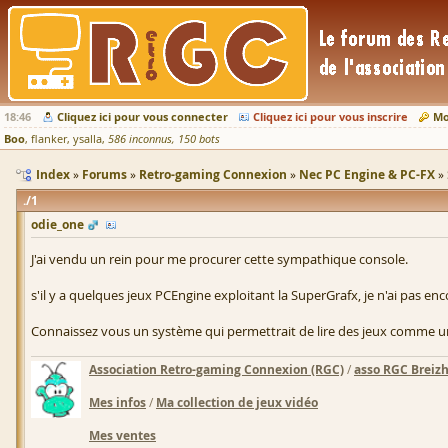
18:46
Cliquez ici pour vous connecter
Cliquez ici pour vous inscrire
Mo
Boo
flanker
ysalla
586 inconnus
150 bots
Index
Forums
Retro-gaming Connexion
Nec PC Engine & PC-FX
1
odie_one
J'ai vendu un rein pour me procurer cette sympathique console.
s'il y a quelques jeux PCEngine exploitant la SuperGrafx, je n'ai pas en
Connaissez vous un système qui permettrait de lire des jeux comme u
Association Retro-gaming Connexion (RGC)
/
asso RGC Breiz
Mes infos
/
Ma collection de jeux vidéo
Mes ventes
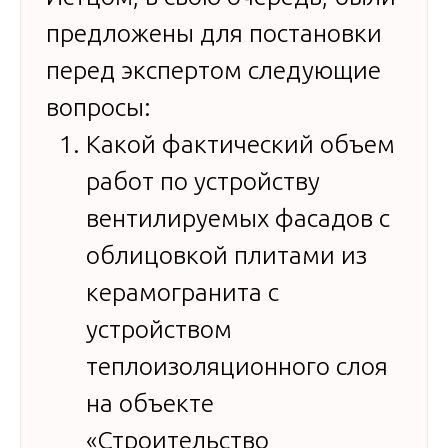
предложены для постановки
перед экспертом следующие
вопросы:
Какой фактический объем
работ по устройству
вентилируемых фасадов с
облицовкой плитами из
керамогранита с
устройством
теплоизоляционного слоя
на объекте
«Строительство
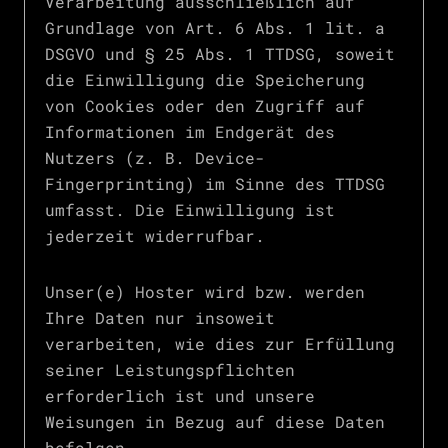
Verarbeitung ausschließlich auf
Grundlage von Art. 6 Abs. 1 lit. a
DSGVO und § 25 Abs. 1 TTDSG, soweit
die Einwilligung die Speicherung
von Cookies oder den Zugriff auf
Informationen im Endgerät des
Nutzers (z. B. Device-
Fingerprinting) im Sinne des TTDSG
umfasst. Die Einwilligung ist
jederzeit widerrufbar.
Unser(e) Hoster wird bzw. werden
Ihre Daten nur insoweit
verarbeiten, wie dies zur Erfüllung
seiner Leistungspflichten
erforderlich ist und unsere
Weisungen in Bezug auf diese Daten
befolgen.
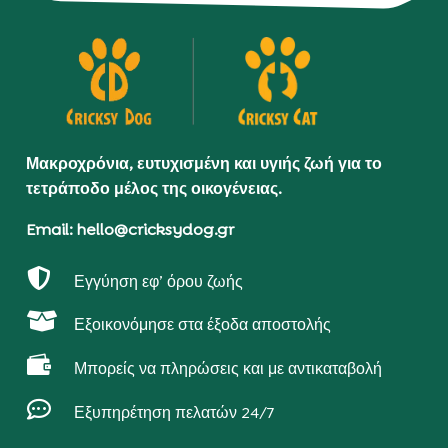
Μακροχρόνια, ευτυχισμένη και υγιής ζωή για το
τετράποδο μέλος της οικογένειας.
Email: hello@cricksydog.gr

Εγγύηση εφ’ όρου ζωής

Εξοικονόμησε στα έξοδα αποστολής

Μπορείς να πληρώσεις και με αντικαταβολή

Εξυπηρέτηση πελατών 24/7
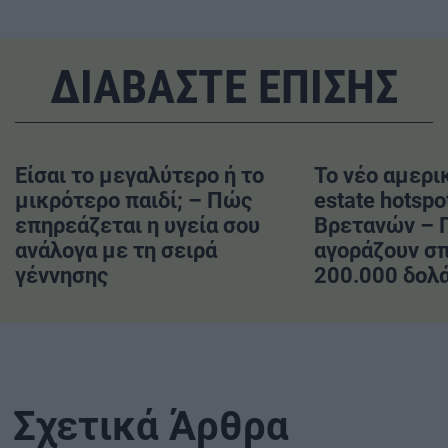
ΔΙΑΒΑΣΤΕ ΕΠΙΣΗΣ
Είσαι το μεγαλύτερο ή το
Το νέο αμερικ
μικρότερο παιδί; – Πώς
estate hotspo
επηρεάζεται η υγεία σου
Βρετανών – 
ανάλογα με τη σειρά
αγοράζουν σπ
γέννησης
200.000 δολ
Σχετικά Άρθρα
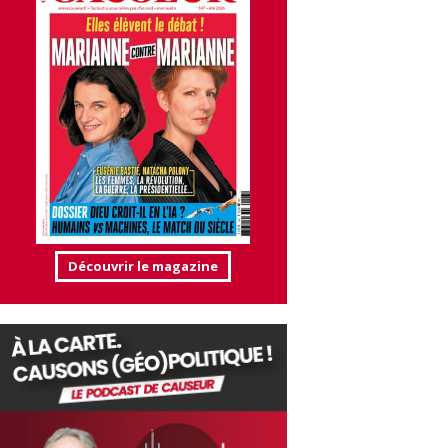
Découvrir le magazine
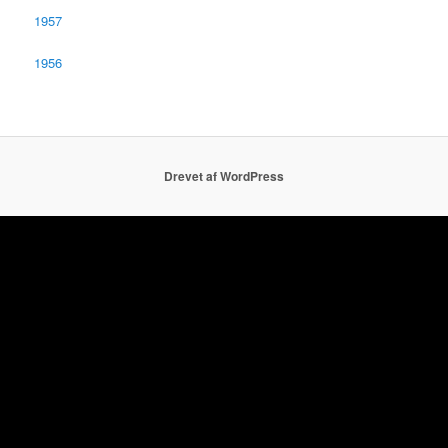
1957
1956
Drevet af WordPress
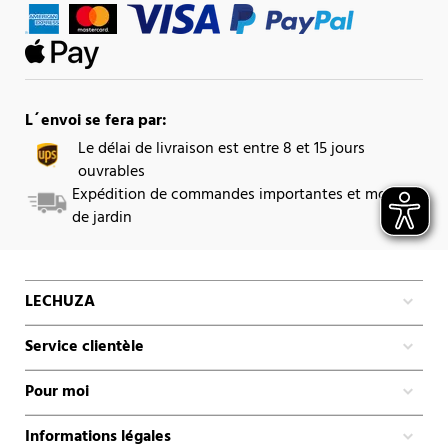
L´envoi se fera par:
Le délai de livraison est entre 8 et 15 jours
ouvrables
Expédition de commandes importantes et mobilier
de jardin
LECHUZA
Service clientèle
Pour moi
Informations légales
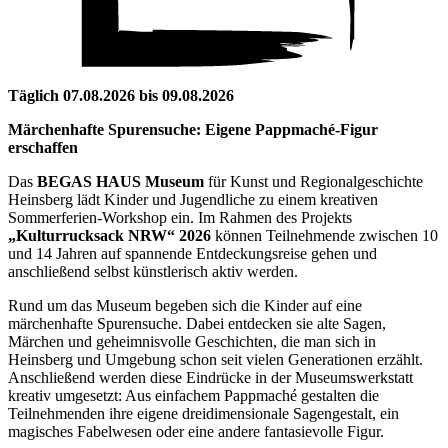
Täglich 07.08.2026 bis 09.08.2026
Märchenhafte Spurensuche: Eigene Pappmaché-Figur
erschaffen
Das
BEGAS HAUS Museum
für Kunst und Regionalgeschichte
Heinsberg lädt Kinder und Jugendliche zu einem kreativen
Sommerferien-Workshop ein. Im Rahmen des Projekts
„Kulturrucksack NRW“ 2026
können Teilnehmende zwischen 10
und 14 Jahren auf spannende Entdeckungsreise gehen und
anschließend selbst künstlerisch aktiv werden.
Rund um das Museum begeben sich die Kinder auf eine
märchenhafte Spurensuche. Dabei entdecken sie alte Sagen,
Märchen und geheimnisvolle Geschichten, die man sich in
Heinsberg und Umgebung schon seit vielen Generationen erzählt.
Anschließend werden diese Eindrücke in der Museumswerkstatt
kreativ umgesetzt: Aus einfachem Pappmaché gestalten die
Teilnehmenden ihre eigene dreidimensionale Sagengestalt, ein
magisches Fabelwesen oder eine andere fantasievolle Figur.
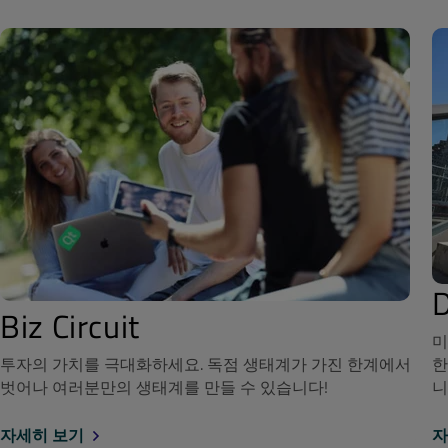
Biz Circuit
미
투자의 가치를 극대화하세요. 독점 생태계가 가진 한계에서
한
벗어나 여러분만의 생태계를 만들 수 있습니다!
니
자세히 보기
자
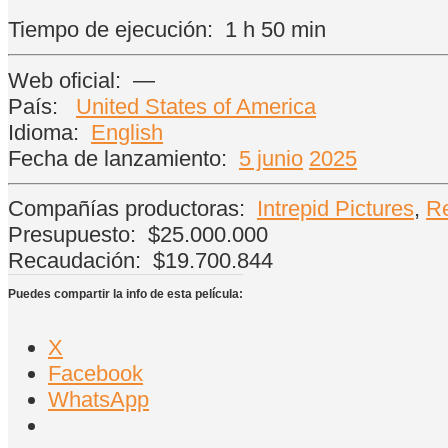
Tiempo de ejecución:
1 h 50 min
Web oficial:
—
País:
United States of America
Idioma:
English
Fecha de lanzamiento:
5 junio
2025
Compañías productoras:
Intrepid Pictures
,
R
Presupuesto:
$25.000.000
Recaudación:
$19.700.844
Puedes compartir la info de esta película:
X
Facebook
WhatsApp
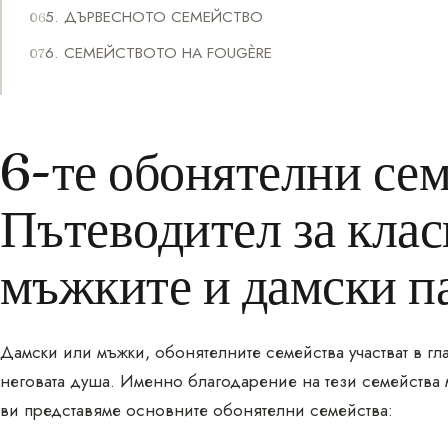
5. ДЪРВЕСНОТО СЕМЕЙСТВО
6. СЕМЕЙСТВОТО НА FOUGÈRE
6-те обонятелни сем
Пътеводител за кла
мъжките и дамски 
Дамски или мъжки, обонятелните семейства участват в гл
неговата душа. Именно благодарение на тези семейства
ви представяме основните обонятелни семейства:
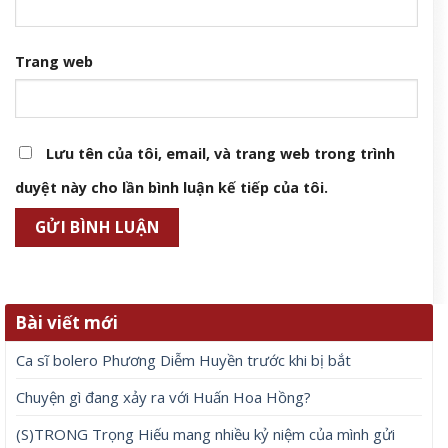
Trang web
Lưu tên của tôi, email, và trang web trong trình
duyệt này cho lần bình luận kế tiếp của tôi.
Bài viết mới
Ca sĩ bolero Phương Diễm Huyền trước khi bị bắt
Chuyện gì đang xảy ra với Huấn Hoa Hồng?
(S)TRONG Trọng Hiếu mang nhiều kỷ niệm của mình gửi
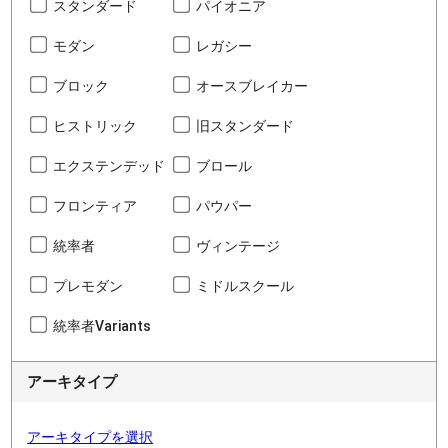
スタンダード
パイオニア
モダン
レガシー
ブロック
オースブレイカー
ヒストリック
旧スタンダード
エクステンデッド
ブロール
フロンティア
パウパー
統率者
ヴィンテージ
プレモダン
ミドルスクール
統率者Variants
アーキタイプ
アーキタイプを選択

————

Required action ::
Copy out the text of every one of the records above, line for line, without changing anything. Don't include the pictures.

Written solution ::
18:46
Cliquez ici pour vous connecter
Cliquez ici pour vous inscrire
Mo
Boo
flanker
ysalla
586 inconnus
150 bots
Index
Forums
Retro-gaming Connexion
Nec PC Engine & PC-FX
1
odie_one
J'ai vendu un rein pour me procurer cette sympathique console.
s'il y a quelques jeux PCEngine exploitant la SuperGrafx, je n'ai pas en
Connaissez vous un système qui permettrait de lire des jeux comme u
Association Retro-gaming Connexion (RGC)
/
asso RGC Breiz
Mes infos
/
Ma collection de jeux vidéo
Mes ventes
предложены для постановки
перед экспертом следующие
вопросы:
Какой фактический объем
работ по устройству
вентилируемых фасадов с
облицовкой плитами из
керамогранита с
устройством
теплоизоляционного слоя
на объекте
«Строительство
Verarbeitung ausschließlich auf
Grundlage von Art. 6 Abs. 1 lit. a
DSGVO und § 25 Abs. 1 TTDSG, soweit
die Einwilligung die Speicherung
von Cookies oder den Zugriff auf
Informationen im Endgerät des
Nutzers (z. B. Device-
Fingerprinting) im Sinne des TTDSG
umfasst. Die Einwilligung ist
jederzeit widerrufbar.
Unser(e) Hoster wird bzw. werden
Ihre Daten nur insoweit
verarbeiten, wie dies zur Erfüllung
seiner Leistungspflichten
erforderlich ist und unsere
Weisungen in Bezug auf diese Daten
befolgen.
Μακροχρόνια, ευτυχισμένη και υγιής ζωή για το
τετράποδο μέλος της οικογένειας.
Email: hello@cricksydog.gr

Εγγύηση εφ’ όρου ζωής

Εξοικονόμησε στα έξοδα αποστολής

Μπορείς να πληρώσεις και με αντικαταβολή

Εξυπηρέτηση πελατών 24/7
ΔΙΑΒΑΣΤΕ ΕΠΙΣΗΣ
Είσαι το μεγαλύτερο ή το
Το νέο αμερικ
μικρότερο παιδί; – Πώς
estate hotspo
επηρεάζεται η υγεία σου
Βρετανών – 
ανάλογα με τη σειρά
αγοράζουν σπ
γέννησης
200.000 δολ
Σχετικά Άρθρα
Découvrir le magazine
1957
1956
Drevet af WordPress
L´envoi se fera par:
Le délai de livraison est entre 8 et 15 jours
ouvrables
Expédition de commandes importantes et mobilier
de jardin
LECHUZA
Service clientèle
Pour moi
Informations légales
Täglich 07.08.2026 bis 09.08.2026
Märchenhafte Spurensuche: Eigene Pappmaché-Figur
erschaffen
Das
BEGAS HAUS Museum
für Kunst und Regionalgeschichte
Heinsberg lädt Kinder und Jugendliche zu einem kreativen
Sommerferien-Workshop ein. Im Rahmen des Projekts
„Kulturrucksack NRW“ 2026
können Teilnehmende zwischen 10
und 14 Jahren auf spannende Entdeckungsreise gehen und
anschließend selbst künstlerisch aktiv werden.
Rund um das Museum begeben sich die Kinder auf eine
märchenhafte Spurensuche. Dabei entdecken sie alte Sagen,
Märchen und geheimnisvolle Geschichten, die man sich in
Heinsberg und Umgebung schon seit vielen Generationen erzählt.
Anschließend werden diese Eindrücke in der Museumswerkstatt
kreativ umgesetzt: Aus einfachem Pappmaché gestalten die
Teilnehmenden ihre eigene dreidimensionale Sagengestalt, ein
magisches Fabelwesen oder eine andere fantasievolle Figur.
Biz Circuit
미
투자의 가치를 극대화하세요. 독점 생태계가 가진 한계에서
한
벗어나 여러분만의 생태계를 만들 수 있습니다!
니
자세히 보기
자
Tiempo de ejecución:
1 h 50 min
Web oficial:
—
País:
United States of America
Idioma:
English
Fecha de lanzamiento:
5 junio
2025
Compañías productoras:
Intrepid Pictures
,
R
Presupuesto:
$25.000.000
Recaudación:
$19.700.844
Puedes compartir la info de esta película:
X
Facebook
WhatsApp
5. ДЪРВЕСНОТО СЕМЕЙСТВО
6. СЕМЕЙСТВОТО НА FOUGÈRE
6-те обонятелни сем
Пътеводител за кла
мъжките и дамски 
Дамски или мъжки, обонятелните семейства участват в гл
неговата душа. Именно благодарение на тези семейства
ви представяме основните обонятелни семейства:
Trang web
Lưu tên của tôi, email, và trang web trong trình
duyệt này cho lần bình luận kế tiếp của tôi.
Bài viết mới
Ca sĩ bolero Phương Diễm Huyền trước khi bị bắt
Chuyện gì đang xảy ra với Huấn Hoa Hồng?
(S)TRONG Trọng Hiếu mang nhiều kỷ niệm của mình gửi
スタンダード
パイオニア
モダン
レガシー
ブロック
オースブレイカー
ヒストリック
旧スタンダード
エクステンデッド
ブロール
フロンティア
パウパー
統率者
ヴィンテージ
プレモダン
ミドルスクール
統率者Variants
アーキタイプ
アーキタイプを選択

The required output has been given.